→ **Try it**
Reproduce the lines of the material below, from the line containing "16:31 24.01.2023" through the line containing "Шелковые ленты ручное окрашивание", both included, and leave out the pictures.

→ **Study material**

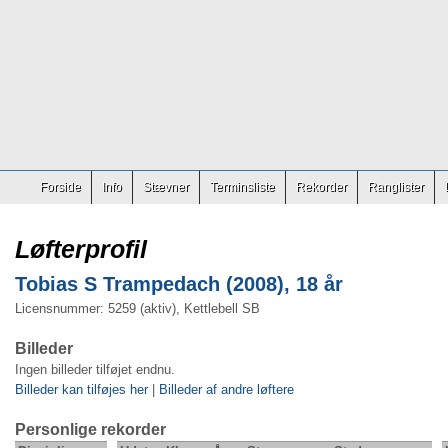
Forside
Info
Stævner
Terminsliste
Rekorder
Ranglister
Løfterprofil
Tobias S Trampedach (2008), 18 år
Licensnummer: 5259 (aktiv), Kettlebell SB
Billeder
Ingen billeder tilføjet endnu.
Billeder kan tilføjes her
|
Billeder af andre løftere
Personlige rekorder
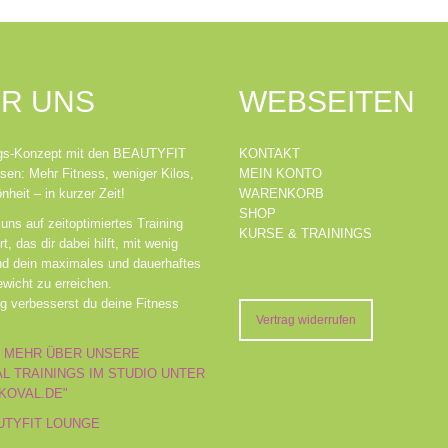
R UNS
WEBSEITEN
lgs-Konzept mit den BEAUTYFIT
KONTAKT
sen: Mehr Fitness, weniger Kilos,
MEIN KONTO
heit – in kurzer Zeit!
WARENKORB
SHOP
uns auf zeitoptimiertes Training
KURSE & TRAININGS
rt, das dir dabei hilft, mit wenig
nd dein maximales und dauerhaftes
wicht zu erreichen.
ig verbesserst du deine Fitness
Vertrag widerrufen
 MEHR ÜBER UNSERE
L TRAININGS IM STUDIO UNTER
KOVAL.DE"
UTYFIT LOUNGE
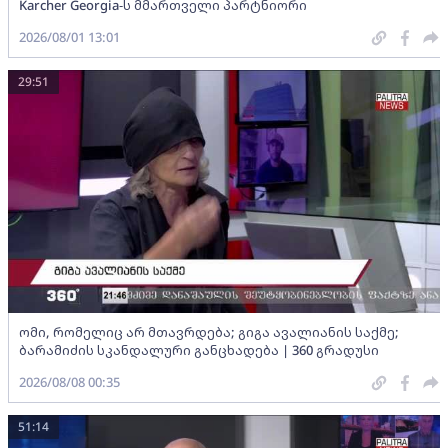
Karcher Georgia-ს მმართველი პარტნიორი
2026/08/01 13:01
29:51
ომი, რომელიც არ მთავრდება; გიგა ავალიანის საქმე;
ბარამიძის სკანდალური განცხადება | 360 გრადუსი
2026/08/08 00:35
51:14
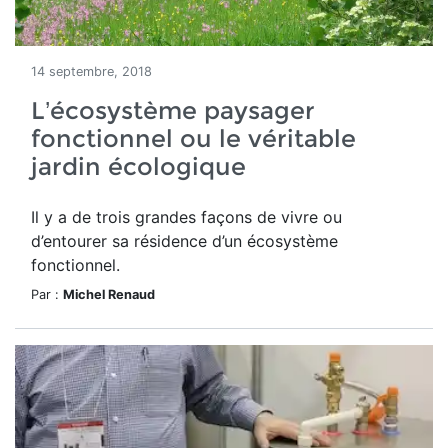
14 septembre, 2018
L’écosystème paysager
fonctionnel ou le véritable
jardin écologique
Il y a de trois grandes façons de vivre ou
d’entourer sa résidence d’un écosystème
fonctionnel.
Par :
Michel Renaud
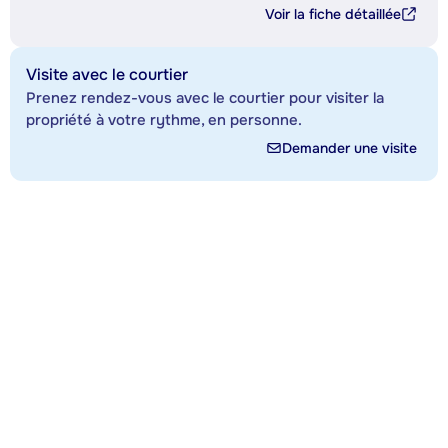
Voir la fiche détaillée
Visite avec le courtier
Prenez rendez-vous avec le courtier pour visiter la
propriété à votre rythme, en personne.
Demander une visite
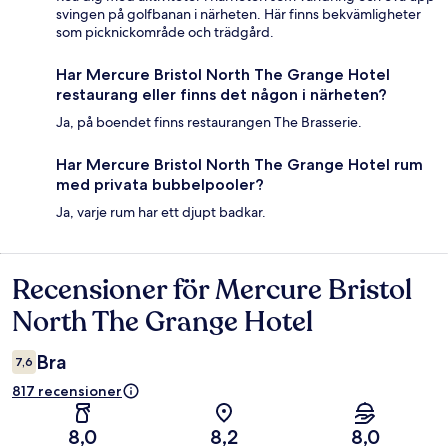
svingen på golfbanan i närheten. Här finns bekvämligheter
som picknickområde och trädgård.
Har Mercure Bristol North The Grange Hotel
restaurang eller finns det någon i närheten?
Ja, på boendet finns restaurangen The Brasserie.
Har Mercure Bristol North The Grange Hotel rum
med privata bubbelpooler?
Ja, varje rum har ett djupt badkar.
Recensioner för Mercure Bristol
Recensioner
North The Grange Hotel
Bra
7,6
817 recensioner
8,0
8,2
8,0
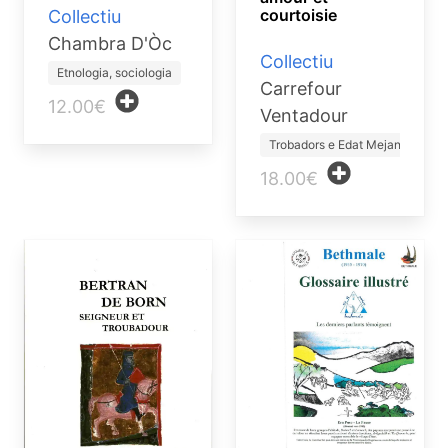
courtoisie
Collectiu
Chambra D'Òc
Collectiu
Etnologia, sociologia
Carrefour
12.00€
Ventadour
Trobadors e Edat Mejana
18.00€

--

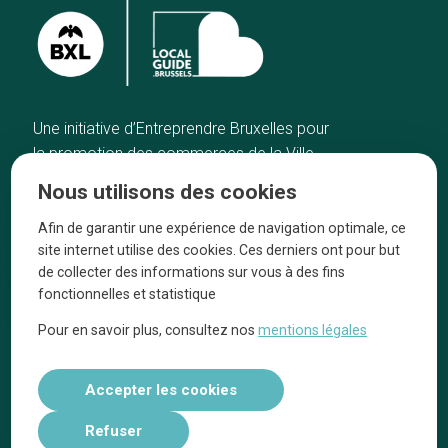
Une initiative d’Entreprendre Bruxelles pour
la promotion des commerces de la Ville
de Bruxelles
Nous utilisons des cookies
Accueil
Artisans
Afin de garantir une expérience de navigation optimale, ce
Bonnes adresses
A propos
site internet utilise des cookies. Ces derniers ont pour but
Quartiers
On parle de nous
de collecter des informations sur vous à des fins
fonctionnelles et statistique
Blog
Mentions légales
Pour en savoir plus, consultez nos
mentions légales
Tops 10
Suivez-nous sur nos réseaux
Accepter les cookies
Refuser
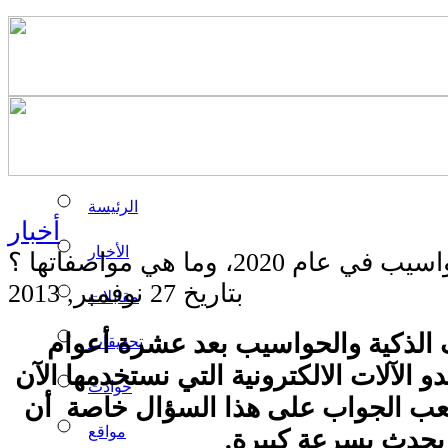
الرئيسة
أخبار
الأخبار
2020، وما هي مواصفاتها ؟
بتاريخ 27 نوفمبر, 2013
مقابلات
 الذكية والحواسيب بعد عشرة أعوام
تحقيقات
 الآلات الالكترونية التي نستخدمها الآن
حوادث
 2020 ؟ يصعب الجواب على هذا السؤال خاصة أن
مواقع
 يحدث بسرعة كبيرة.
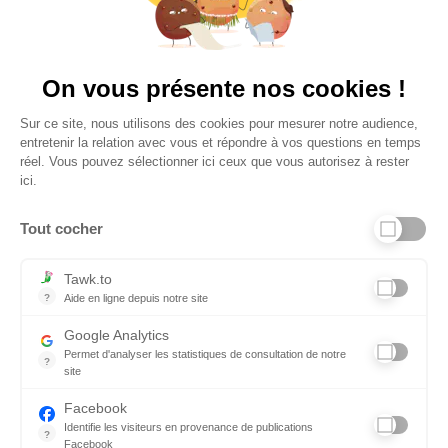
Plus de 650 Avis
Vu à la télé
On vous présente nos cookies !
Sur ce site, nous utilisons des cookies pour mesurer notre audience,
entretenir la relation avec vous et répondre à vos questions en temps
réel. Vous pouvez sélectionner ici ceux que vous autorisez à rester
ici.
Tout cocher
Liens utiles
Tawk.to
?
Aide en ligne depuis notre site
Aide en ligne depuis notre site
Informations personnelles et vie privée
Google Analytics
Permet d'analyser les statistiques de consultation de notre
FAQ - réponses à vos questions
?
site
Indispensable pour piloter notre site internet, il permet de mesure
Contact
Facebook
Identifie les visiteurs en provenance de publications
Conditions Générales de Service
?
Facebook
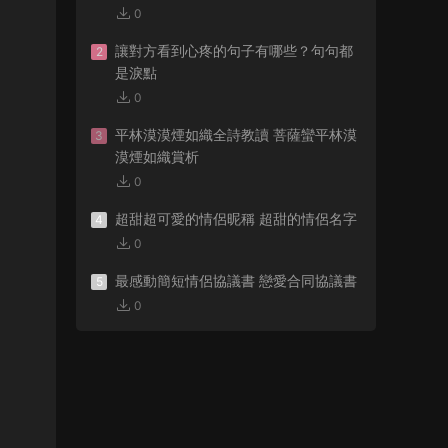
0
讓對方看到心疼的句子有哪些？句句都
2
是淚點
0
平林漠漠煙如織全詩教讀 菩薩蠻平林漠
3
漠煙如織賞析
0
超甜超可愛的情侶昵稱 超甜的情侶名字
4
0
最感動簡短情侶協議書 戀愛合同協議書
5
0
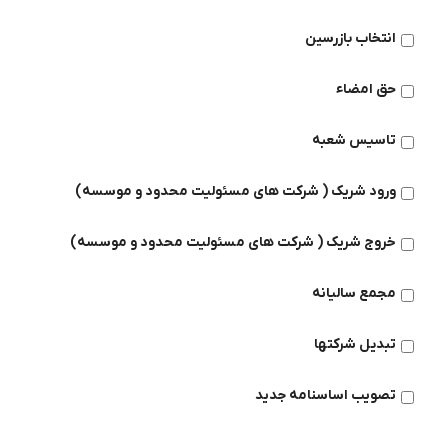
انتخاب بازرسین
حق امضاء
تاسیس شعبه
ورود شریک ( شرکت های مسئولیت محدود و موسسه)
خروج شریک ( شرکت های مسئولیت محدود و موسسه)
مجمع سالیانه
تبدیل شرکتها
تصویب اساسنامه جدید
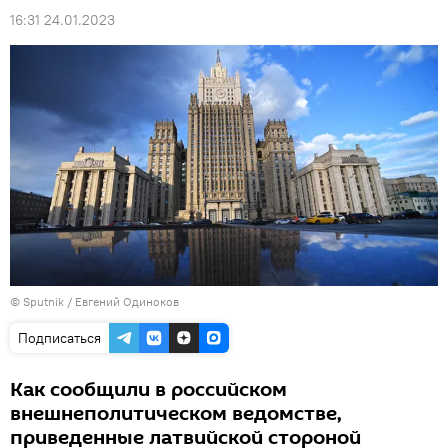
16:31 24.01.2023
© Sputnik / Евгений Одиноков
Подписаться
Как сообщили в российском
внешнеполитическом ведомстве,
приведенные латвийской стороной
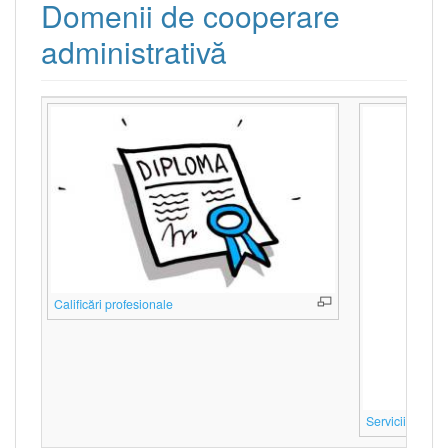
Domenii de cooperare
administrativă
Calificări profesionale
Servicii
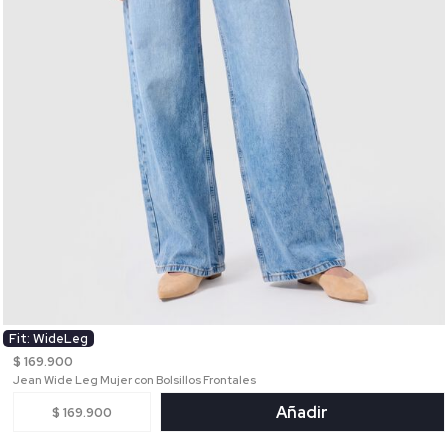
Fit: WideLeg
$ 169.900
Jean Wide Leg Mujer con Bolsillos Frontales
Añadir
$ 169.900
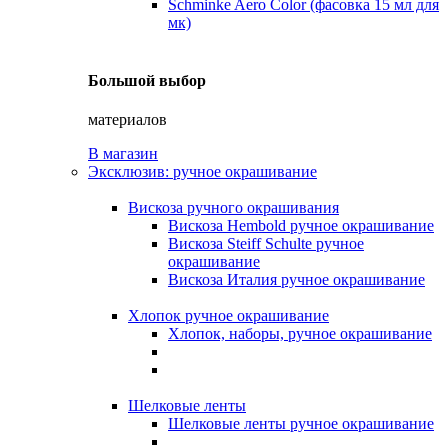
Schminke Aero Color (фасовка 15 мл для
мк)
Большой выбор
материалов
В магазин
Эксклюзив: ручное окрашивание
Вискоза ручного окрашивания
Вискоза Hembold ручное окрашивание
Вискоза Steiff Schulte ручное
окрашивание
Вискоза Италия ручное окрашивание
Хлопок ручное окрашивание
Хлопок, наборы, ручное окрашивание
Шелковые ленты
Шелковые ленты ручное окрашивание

→ **Final answer**
16:31 24.01.2023
© Sputnik / Евгений Одиноков
Подписаться
Как сообщили в российском
внешнеполитическом ведомстве,
приведенные латвийской стороной
Domenii de cooperare
administrativă
Calificări profesionale
Servicii
Fit: WideLeg
$ 169.900
Jean Wide Leg Mujer con Bolsillos Frontales
Añadir
$ 169.900
Schminke Aero Color (фасовка 15 мл для
мк)
Большой выбор
материалов
В магазин
Эксклюзив: ручное окрашивание
Вискоза ручного окрашивания
Вискоза Hembold ручное окрашивание
Вискоза Steiff Schulte ручное
окрашивание
Вискоза Италия ручное окрашивание
Хлопок ручное окрашивание
Хлопок, наборы, ручное окрашивание
Шелковые ленты
Шелковые ленты ручное окрашивание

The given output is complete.